◆ Work request
Everything in the listing should be transcribed exactly, apart from the pictures.

◆ Materials provided
━━━

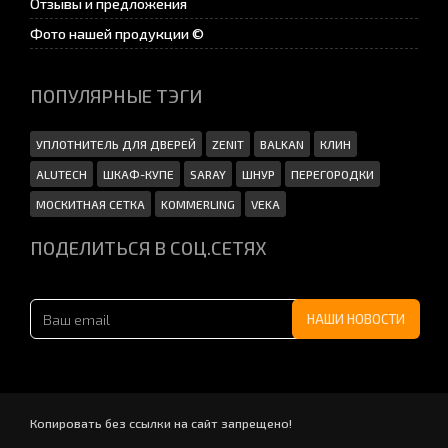
Отзывы и предложения
Фото нашей продукции ©
ПОПУЛЯРНЫЕ ТЭГИ
УПЛОТНИТЕЛЬ ДЛЯ ДВЕРЕЙ
ZENIT
BALKAN
КЛИН
ALUTECH
ШКАФ-КУПЕ
SARAY
ШНУР
ПЕРЕГОРОДКИ
МОСКИТНАЯ СЕТКА
KOMMERLING
VEKA
ПОДЕЛИТЬСЯ В СОЦ.СЕТЯХ
Копировать без ссылки на сайт запрещено!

━━━

◆ Answer section
Отзывы и предложения
Фото нашей продукции ©
ПОПУЛЯРНЫЕ ТЭГИ
УПЛОТНИТЕЛЬ ДЛЯ ДВЕРЕЙ
ZENIT
BALKAN
КЛИН
ALUTECH
ШКАФ-КУПЕ
SARAY
ШНУР
ПЕРЕГОРОДКИ
МОСКИТНАЯ СЕТКА
KOMMERLING
VEKA
ПОДЕЛИТЬСЯ В СОЦ.СЕТЯХ
Копировать без ссылки на сайт запрещено!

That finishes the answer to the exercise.